### EXERCISE PROMPT
Carry the Ocean City Nor'easters team history forward from its final sentence.

### QUOTED TEXT
____________
Ocean City Nor'easters is an American soccer team based in Ocean City, New Jersey, United States. Founded in 1996, the team plays in the Premier Development League (PDL), the fourth tier of the American Soccer Pyramid, in the Mid-Atlantic Division of the Eastern Conference.

The team plays its home games at Carey Stadium which is located right next to the boardwalk in Ocean City, New Jersey. The stadium's nickname is "The Beach House" and they have played there since 2005. The team's colors are royal blue and orange.

They are among the most successful USL Premier Development League teams since joining the league in 2003. From 2003 to 2010, they have the fourth best overall record and the fourth best home record among the 67 PDL teams.[1] They are also one of the best PDL clubs in US Open Cup play, winning six games since 2003 with four of them being upsets of professional teams. Only one team (Michigan Bucks) has more wins and upsets in the tournament.

In 2008 the Barons formed a partnership with Reading of the English Football League Championship. In 2010, following a split between the PDL team and their youth soccer affiliate, the team re-branded to Ocean City FC, adopted Reading's colors, and a similar badge. The team also adopted a new nickname: the Nor'easters.[2]


South Jersey Barons, Division 3 (1996–2002)[edit]

The club was founded in 1996 as the South Jersey Barons and joined the United Systems of Independent Soccer Leagues (USISL) as a professional franchise, competing in the USISL D-3 Pro League (now the USL Second Division). In 1998, in only their second year in existence, the Barons won the Mid-Atlantic Division title. The next year, they followed that up with a second straight playoff appearance and a run to the USISL D-3 national championship game. On September 11, 1999, the Barons, playing the title game on the road, lost 2–1 to the Western Mass Pioneers. The Barons made a third straight playoff appearance in 2000, but would struggle for the next three years, never finishing above fourth place in the division.

USL Premier Development League (2003 – Present)[edit]

In 2003, the Barons moved to the USL Premier Development League, and after finishing in fourth place in their first season, they made history in their second season in the PDL; they became the fifth team ever to go through the regular season with an unbeaten record (14–0–4)[citation needed]. They won the Northeast Division title that year, but their season came to the end in the playoffs. In the conference championship game at McPherson Stadium in Greensboro, North Carolina, they lost to the Carolina Dynamo 3–2 on a goal in the 90th minute.

South Jersey Barons logo 2000–2004

In 2005, the South Jersey Barons were taken over by local businessmen Russ McPaul and Giancarlo Granese. Their first act as new owners was to move the Barons to Ocean City, New Jersey, and rename the team the Ocean City Barons. The club moved into its new home at Carey Stadium on 6th street and the Boardwalk.
____________
### MATERIAL SHOWN
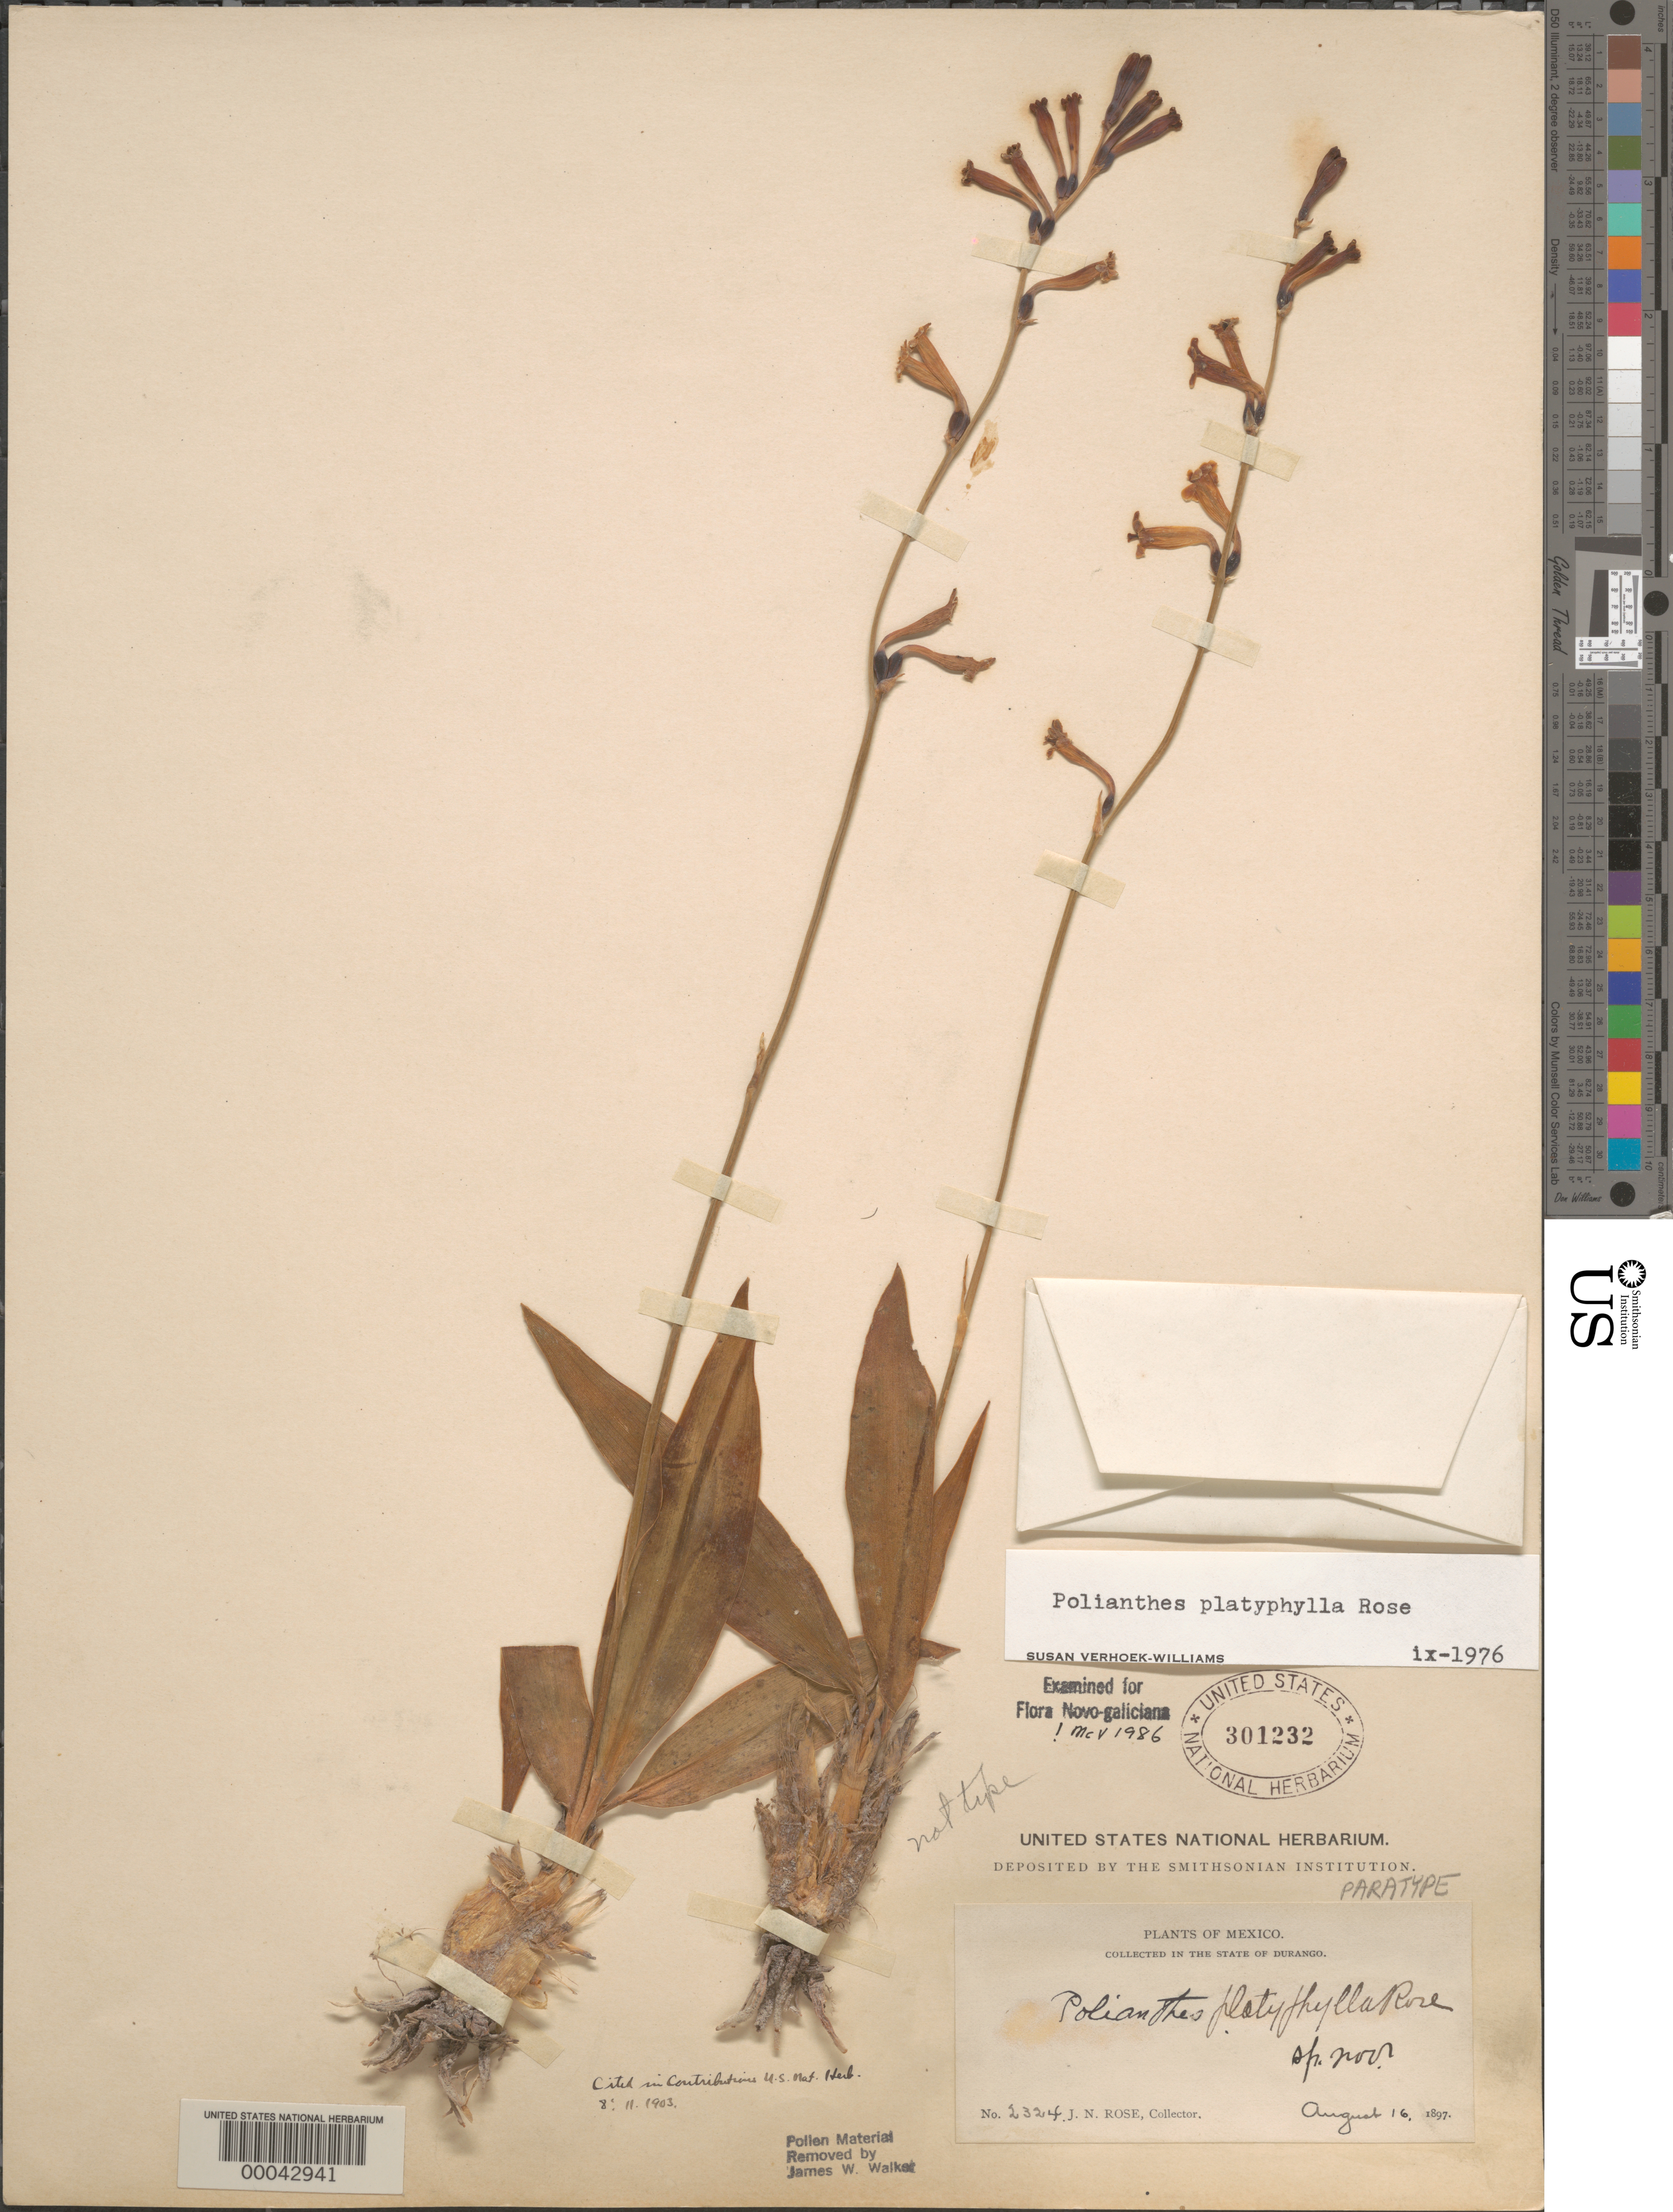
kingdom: Plantae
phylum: Tracheophyta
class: Liliopsida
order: Asparagales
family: Asparagaceae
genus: Polianthes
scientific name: Polianthes platyphylla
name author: Rose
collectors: J. N. Rose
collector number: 2324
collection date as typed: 16 Aug 1897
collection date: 1897-08-16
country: Mexico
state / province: Durango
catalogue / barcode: US 301232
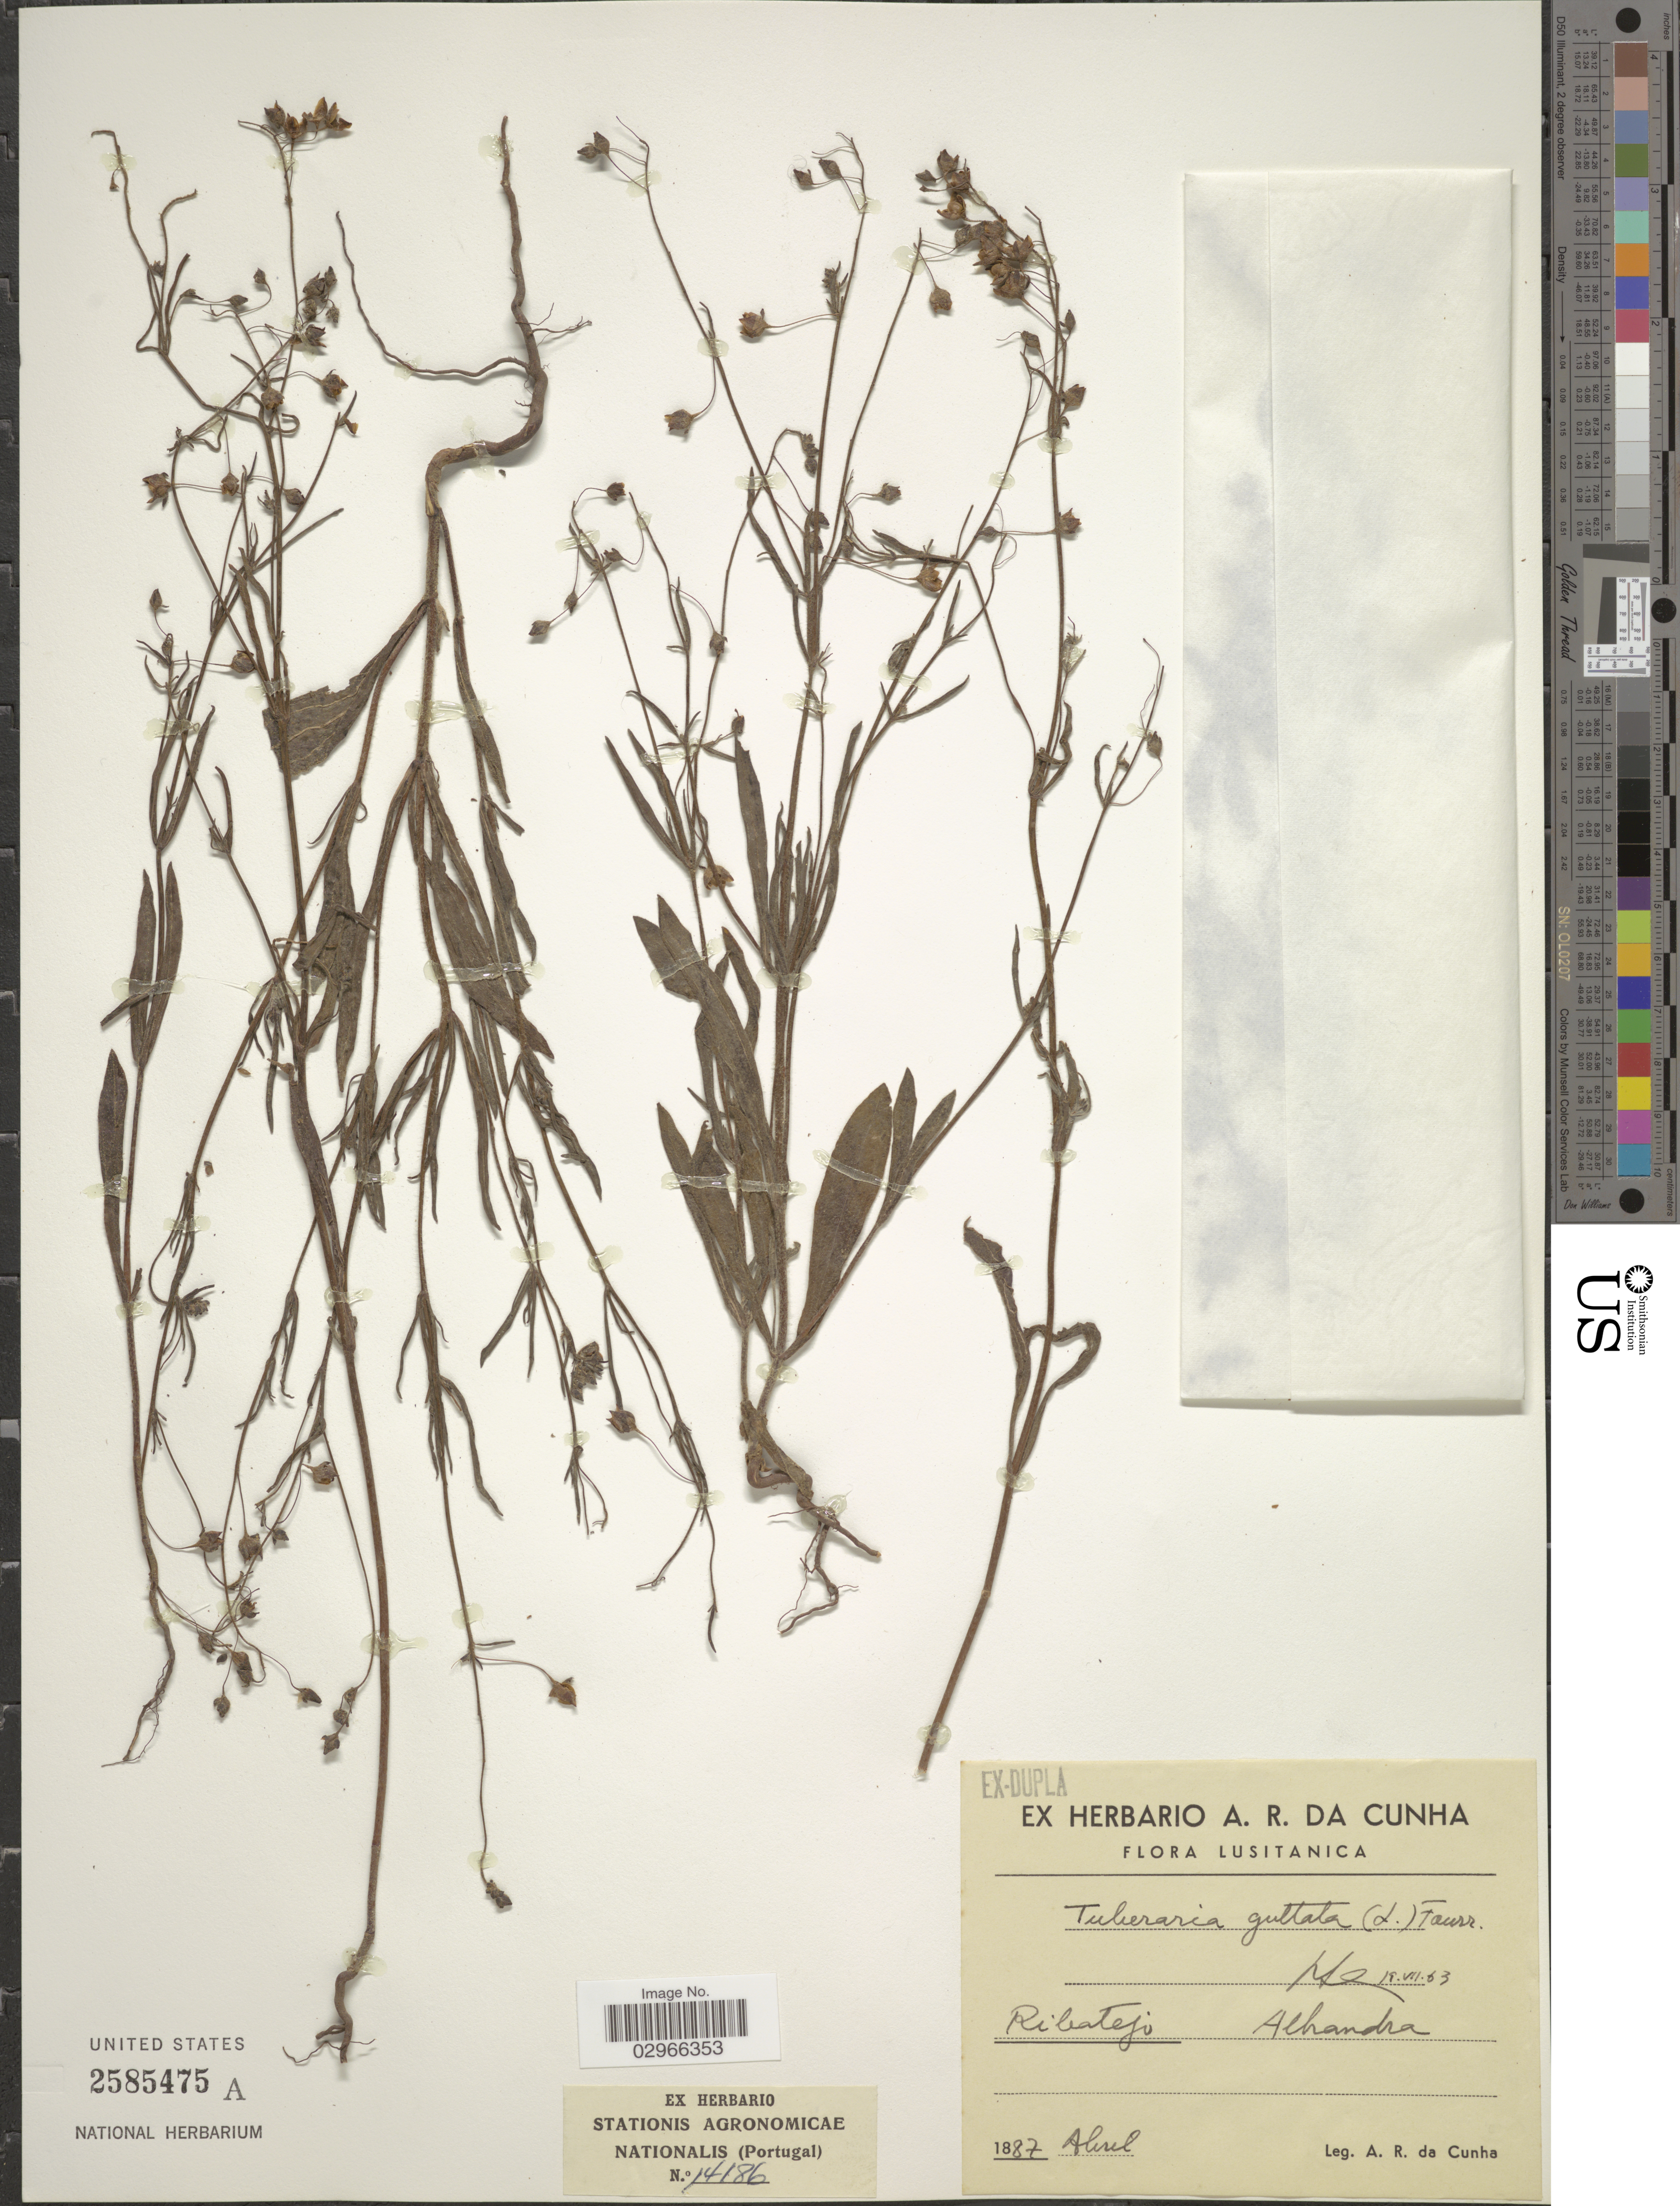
____________
### REPLY TO THE EXERCISE
In their first season at Carey Stadium in the PDL, the club won every game in the regular season at home (8–0–0), and finished with a 12–3–1 overall record under the direction of player-coach-general manager Neil Holloway. By the end of the regular season, their home unbeaten streak had reached 22 games, with their last home loss coming back on June 7, 2003, against the Vermont Voltage. The fans came out to see the Barons win that year, as the club finished with the sixth-best home attendance in the PDL. They hosted the Eastern Conference playoffs, but were upset in the conference semifinals by the Richmond Kickers Future 4–3 on a goal in the final seconds of regulation by Richmond's Dominic Oduro.

2006 marked the 10th season for the Barons organization, but on the field, despite finishing with a winning record, it was considered a down year by club standards.[according to whom?] The Barons finished with a 6–4–6 record, which was good enough for second place in the Northeast Division, and they missed the playoffs for the first time since moving to the PDL. The Barons’ home unbeaten streak came to an end on July 16 when they lost 2–1 to the Ottawa Fury. The streak, which still stands as a club record, ended at 28 games. Since 2003, no PDL team has achieved a longer home unbeaten streak.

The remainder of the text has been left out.